Example 1 provides a control system for a vehicle cutting system, the vehicle cutting system including a cutting unit connected to a lift arm of a lift system via a yoke, the lift system including a lift actuator for lifting and lowering the lift arm, the cutting unit and the yoke, the control system including a sensor for sensing a displacement of the yoke from a nominal position relative to the cutting unit and for generating a displacement signal indicative of the sensed displacement; and a controller for processing the displacement signal and adjusting a position of the lift actuator based on the processing.

Example 2 provides the control system of example 1, wherein the cutting unit is rotatably connected to the yoke and the displacement of the yoke includes a rotational displacement of the yoke relative to a central support of the yoke.

Example 3 provides the control system of example 2, wherein a maximum amount of the rotational displacement of the yoke relative to the central support of the yoke is limited by an isolator.

Example 4 provides the control system of any of examples 1-3, wherein the sensor includes a potentiometer.

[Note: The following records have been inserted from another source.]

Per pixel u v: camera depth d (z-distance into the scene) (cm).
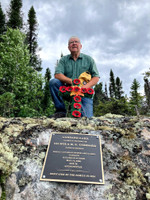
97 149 188
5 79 891
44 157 180
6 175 157
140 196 144
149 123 230
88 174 162
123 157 181
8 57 868
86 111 342
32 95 909
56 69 367
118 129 214
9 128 215
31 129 216
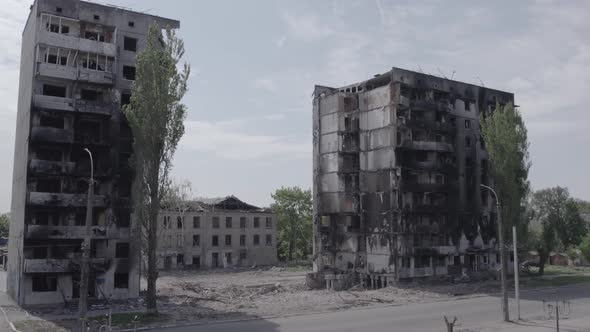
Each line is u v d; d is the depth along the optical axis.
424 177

Example 5 provides the control system of any of examples 1-4, wherein the sensor includes a strain gauge.

Example 6 provides the control system of any of examples 1-5, wherein when the sensed displacement is in an upward direction, the controller causes the lift actuator to retract a designated amount.

Example 7 provides the control system of example 6, wherein the designated amount is dependent upon an amount of the sensed displacement.

Example 8 provides the control system of any of examples 1-7, wherein when the sensed displacement is in a downward direction, the controller causes the lift actuator to extend a designated amount.

Example 9 provides the control system of example 8, wherein the designated amount is dependent upon an amount of the sensed displacement.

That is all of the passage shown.